William McGurn, a board member at Ave Maria University, recently commented on the Obama administration’s “overreaching” HHS Mandate.The HHS mandate draws an “exemption so narrow that Jesus Christ himself wouldn’t qualify,” according to William McGurn, a board member at Ave Maria University, in a recent commentary for The New York Post.
McGurn said that it has always been clear that some religious nonprofits would protest the mandate because it would force them to violate their beliefs and provide employee health insurance coverage for abortion-inducing drugs, contraception, and sterilization.

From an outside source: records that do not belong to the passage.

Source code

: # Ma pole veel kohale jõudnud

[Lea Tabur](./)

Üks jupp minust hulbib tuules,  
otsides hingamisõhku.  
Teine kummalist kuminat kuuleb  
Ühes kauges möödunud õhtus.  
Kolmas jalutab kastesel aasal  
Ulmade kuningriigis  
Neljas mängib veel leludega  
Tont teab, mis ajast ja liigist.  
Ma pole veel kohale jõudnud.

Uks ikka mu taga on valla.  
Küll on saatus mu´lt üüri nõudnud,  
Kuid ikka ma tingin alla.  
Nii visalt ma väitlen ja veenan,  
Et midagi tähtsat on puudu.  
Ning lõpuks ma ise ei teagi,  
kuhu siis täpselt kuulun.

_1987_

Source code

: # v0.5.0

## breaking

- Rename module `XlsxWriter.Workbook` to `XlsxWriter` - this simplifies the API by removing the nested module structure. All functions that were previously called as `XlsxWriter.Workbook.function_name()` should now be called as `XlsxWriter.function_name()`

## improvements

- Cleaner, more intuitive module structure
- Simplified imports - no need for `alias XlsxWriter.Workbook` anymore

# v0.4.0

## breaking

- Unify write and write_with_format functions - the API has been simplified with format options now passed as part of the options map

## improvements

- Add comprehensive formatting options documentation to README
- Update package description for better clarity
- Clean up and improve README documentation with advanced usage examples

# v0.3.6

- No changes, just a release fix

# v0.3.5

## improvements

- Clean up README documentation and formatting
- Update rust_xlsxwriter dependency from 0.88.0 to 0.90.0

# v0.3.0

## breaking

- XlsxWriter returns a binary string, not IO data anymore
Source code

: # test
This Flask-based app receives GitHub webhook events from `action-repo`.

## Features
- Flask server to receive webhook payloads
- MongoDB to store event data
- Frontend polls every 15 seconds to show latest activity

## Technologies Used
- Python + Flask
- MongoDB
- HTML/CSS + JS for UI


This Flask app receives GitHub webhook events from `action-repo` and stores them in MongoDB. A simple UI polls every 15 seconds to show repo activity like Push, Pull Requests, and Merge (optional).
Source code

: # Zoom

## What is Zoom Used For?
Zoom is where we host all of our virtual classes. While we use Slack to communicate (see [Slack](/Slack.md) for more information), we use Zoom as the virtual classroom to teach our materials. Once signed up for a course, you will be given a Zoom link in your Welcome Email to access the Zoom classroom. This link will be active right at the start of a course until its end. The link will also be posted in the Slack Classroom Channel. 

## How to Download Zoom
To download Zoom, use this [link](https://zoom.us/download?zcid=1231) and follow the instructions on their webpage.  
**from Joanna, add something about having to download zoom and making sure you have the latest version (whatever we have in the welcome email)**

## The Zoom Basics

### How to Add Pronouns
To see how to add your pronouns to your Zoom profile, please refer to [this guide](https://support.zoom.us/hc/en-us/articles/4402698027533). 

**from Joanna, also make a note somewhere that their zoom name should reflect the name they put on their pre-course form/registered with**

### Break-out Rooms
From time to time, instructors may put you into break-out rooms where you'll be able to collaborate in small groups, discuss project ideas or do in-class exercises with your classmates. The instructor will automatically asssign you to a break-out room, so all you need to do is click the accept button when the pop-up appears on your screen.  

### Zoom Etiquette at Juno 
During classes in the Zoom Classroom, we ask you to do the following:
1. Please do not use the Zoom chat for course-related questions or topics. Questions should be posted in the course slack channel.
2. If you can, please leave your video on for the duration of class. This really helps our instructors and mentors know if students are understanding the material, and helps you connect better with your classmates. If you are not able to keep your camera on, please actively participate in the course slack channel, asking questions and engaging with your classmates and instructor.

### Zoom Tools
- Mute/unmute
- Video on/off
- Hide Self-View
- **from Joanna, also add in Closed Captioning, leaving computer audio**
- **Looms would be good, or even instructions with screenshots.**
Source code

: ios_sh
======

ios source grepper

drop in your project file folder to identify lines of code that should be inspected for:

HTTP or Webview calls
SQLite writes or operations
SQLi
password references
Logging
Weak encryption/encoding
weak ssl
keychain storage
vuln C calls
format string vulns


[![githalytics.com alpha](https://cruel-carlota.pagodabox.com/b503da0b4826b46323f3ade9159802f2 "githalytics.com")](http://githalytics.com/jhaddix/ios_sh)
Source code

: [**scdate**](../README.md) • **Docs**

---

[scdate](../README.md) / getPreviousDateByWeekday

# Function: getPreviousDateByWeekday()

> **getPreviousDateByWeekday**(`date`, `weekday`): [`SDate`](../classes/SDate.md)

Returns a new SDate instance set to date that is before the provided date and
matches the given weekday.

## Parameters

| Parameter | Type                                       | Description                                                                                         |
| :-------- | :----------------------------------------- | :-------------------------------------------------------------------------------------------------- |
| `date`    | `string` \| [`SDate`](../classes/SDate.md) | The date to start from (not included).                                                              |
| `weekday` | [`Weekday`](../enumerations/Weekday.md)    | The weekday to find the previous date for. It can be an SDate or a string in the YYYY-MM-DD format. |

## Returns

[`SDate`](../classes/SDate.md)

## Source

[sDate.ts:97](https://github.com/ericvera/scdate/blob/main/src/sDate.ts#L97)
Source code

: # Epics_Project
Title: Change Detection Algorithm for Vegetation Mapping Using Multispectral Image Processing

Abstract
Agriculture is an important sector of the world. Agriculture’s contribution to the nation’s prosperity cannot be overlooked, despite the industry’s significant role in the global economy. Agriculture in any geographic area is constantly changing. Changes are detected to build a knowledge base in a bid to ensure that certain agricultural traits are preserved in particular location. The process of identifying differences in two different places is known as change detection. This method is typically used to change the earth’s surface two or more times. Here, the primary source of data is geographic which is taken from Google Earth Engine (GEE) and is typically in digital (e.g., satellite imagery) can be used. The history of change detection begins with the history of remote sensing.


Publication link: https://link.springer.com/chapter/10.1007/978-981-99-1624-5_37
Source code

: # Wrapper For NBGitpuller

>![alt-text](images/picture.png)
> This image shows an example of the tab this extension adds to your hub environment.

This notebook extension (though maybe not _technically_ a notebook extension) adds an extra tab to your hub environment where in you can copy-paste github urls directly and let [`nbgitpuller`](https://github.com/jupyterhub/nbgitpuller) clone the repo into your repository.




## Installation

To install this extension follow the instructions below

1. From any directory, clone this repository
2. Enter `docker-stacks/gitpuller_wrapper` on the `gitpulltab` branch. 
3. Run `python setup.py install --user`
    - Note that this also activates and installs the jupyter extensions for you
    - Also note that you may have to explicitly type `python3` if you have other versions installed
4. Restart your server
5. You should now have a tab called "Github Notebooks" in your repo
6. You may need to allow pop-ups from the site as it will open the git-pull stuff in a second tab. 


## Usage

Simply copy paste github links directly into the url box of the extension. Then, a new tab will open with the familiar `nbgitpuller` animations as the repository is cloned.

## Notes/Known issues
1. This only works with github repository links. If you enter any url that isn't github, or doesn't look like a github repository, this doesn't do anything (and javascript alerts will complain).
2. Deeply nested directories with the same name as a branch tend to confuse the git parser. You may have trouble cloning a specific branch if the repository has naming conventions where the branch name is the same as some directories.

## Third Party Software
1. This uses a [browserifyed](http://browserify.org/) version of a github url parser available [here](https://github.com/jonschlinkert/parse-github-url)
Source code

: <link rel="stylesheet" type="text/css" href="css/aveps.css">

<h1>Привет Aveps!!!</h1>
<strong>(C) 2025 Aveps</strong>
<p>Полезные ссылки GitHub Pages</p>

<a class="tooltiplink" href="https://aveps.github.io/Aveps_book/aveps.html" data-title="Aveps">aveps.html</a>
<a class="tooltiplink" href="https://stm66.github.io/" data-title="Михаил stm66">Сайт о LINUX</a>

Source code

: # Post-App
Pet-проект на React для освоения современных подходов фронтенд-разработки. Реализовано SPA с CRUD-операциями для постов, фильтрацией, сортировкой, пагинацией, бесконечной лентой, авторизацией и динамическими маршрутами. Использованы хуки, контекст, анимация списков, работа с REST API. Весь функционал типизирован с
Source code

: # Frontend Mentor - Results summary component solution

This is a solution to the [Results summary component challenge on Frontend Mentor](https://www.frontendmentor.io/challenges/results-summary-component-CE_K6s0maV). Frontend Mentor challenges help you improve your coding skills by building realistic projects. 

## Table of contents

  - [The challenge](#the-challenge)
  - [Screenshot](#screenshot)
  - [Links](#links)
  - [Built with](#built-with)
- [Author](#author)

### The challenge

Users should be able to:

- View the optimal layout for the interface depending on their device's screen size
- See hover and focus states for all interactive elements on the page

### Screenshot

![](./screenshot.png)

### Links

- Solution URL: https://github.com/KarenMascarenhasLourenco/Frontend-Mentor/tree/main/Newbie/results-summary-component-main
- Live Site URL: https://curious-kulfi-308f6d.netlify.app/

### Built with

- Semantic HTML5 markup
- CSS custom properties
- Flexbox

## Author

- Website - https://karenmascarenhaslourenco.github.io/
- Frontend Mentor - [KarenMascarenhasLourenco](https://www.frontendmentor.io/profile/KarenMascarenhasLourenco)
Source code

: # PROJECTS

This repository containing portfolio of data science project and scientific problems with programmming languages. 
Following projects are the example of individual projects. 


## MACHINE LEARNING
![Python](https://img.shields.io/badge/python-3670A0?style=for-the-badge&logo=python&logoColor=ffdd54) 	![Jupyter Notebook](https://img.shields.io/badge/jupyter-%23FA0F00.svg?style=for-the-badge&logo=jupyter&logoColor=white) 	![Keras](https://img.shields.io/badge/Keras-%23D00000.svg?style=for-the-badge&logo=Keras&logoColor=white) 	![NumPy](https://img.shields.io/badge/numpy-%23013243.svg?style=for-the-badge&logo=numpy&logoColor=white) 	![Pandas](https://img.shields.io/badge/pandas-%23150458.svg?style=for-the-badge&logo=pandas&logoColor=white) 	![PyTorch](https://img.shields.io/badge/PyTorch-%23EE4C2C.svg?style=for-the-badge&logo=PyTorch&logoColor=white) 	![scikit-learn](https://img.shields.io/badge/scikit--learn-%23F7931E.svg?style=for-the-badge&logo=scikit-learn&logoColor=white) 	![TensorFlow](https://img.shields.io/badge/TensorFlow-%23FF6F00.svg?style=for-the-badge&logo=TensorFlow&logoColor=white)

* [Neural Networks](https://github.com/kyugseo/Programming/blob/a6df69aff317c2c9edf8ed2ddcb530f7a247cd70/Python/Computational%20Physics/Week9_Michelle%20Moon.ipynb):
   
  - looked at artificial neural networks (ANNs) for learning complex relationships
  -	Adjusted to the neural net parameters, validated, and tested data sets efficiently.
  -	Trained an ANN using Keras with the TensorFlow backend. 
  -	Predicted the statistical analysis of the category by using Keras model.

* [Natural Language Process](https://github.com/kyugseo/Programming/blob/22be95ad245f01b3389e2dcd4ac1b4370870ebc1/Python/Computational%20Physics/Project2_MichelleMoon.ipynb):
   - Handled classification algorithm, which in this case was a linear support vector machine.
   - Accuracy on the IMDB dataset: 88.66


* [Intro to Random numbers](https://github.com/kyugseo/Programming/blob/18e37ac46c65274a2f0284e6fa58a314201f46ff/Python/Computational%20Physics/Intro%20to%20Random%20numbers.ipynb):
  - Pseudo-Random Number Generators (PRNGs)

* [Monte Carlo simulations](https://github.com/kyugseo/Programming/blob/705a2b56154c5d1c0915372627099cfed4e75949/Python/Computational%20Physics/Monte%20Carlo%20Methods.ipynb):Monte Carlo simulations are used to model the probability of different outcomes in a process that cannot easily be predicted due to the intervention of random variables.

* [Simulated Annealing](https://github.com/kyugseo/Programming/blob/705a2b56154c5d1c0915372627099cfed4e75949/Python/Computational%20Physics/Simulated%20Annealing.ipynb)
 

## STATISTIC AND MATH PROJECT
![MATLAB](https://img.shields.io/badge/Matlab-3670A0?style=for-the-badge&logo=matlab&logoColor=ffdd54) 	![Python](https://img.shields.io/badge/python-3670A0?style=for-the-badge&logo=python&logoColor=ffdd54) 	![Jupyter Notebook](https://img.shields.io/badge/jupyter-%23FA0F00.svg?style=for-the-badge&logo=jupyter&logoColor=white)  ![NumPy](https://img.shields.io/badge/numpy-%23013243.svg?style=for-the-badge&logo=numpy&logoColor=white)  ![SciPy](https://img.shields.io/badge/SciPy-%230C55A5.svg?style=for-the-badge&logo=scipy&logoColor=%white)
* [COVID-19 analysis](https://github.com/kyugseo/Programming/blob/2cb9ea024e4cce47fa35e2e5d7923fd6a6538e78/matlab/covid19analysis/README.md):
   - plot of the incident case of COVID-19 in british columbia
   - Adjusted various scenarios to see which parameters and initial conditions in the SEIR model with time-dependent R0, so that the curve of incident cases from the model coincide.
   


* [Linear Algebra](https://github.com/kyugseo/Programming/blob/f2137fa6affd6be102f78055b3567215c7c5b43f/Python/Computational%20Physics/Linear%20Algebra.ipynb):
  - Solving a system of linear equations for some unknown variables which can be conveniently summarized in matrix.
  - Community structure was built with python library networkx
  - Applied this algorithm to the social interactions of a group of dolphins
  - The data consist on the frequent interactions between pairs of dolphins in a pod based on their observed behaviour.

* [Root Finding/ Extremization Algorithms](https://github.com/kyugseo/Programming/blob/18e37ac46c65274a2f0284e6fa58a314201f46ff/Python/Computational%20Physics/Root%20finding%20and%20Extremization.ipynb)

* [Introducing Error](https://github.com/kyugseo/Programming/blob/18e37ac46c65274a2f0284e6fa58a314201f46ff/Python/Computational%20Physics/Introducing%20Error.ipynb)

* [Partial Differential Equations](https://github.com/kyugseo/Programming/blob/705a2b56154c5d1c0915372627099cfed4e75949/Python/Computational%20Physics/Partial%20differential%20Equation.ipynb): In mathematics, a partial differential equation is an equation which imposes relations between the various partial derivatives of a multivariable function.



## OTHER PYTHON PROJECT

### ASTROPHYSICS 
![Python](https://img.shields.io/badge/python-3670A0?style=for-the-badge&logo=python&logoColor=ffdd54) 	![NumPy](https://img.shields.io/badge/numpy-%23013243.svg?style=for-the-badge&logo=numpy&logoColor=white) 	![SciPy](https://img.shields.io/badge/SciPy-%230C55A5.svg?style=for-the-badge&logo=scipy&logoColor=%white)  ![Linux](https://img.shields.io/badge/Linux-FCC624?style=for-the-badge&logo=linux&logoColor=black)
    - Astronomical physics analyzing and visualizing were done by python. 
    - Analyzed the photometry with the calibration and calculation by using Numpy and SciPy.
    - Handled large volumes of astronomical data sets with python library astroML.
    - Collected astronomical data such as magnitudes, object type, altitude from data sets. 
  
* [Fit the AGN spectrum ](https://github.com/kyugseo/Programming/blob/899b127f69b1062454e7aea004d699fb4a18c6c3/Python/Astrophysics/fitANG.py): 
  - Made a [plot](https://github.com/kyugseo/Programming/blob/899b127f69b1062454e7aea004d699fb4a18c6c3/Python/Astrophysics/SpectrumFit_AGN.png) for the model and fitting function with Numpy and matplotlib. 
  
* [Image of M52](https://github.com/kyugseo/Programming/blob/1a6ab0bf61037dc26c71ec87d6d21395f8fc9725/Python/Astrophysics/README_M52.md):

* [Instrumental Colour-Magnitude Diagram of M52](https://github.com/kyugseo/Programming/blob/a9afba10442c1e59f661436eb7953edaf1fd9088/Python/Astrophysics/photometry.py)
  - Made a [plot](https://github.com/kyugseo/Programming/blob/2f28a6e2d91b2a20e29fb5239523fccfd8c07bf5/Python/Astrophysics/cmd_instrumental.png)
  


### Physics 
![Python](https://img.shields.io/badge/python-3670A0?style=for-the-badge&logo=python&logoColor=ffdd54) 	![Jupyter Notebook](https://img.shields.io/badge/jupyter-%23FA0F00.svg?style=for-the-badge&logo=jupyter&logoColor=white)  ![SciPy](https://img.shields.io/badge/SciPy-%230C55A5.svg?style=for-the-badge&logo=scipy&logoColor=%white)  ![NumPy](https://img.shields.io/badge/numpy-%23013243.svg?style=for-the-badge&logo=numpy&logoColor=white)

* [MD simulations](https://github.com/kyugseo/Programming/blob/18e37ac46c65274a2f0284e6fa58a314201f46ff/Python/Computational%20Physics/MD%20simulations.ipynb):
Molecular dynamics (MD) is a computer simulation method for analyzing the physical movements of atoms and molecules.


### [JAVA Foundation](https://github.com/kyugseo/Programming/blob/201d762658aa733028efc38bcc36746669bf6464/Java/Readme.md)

Ave Maria University and Belmont Abbey College, which are both recommended in The Newman Guide, are currently suing the Obama Administration over the HHS mandate.
What hasn’t always been so clear, according to McGurn, is that for-profit companies like Hobby Lobby, which is run by a Christian family, would be suing the government as well. Catholic Education Daily recently reported that the Supreme Court has agreed to hear two combined arguments challenging the HHS mandate.
For McGurn, the question to be decided is: “Does a business owner forfeit his faith at the price of doing business?” His commentary shares that fully half of the lawsuits filed against the HHS mandate come from for-profit companies.
One of the key voters on the issue will likely be Chief Justice John Roberts. McGurn notes how Roberts has voted differently on two similar issues in the past. He found the individual HHS mandate constitutional, but he argued that churches should have the right to choose their own ministers in the Hosanna-Tabor Evangelical Lutheran Church and School v. Equal Employment Opportunity Commission Supreme Court decision.
The Religious Freedom Restoration Act, although not absolute, is supposed to prevent laws that substantially burden a person’s free exercise of religion, and requires “government’s interests to be compelling and the means chosen the least restrictive,” McGurn wrote in the Post.
“In other words, once again the Obama administration has overreached,” stated McGurn.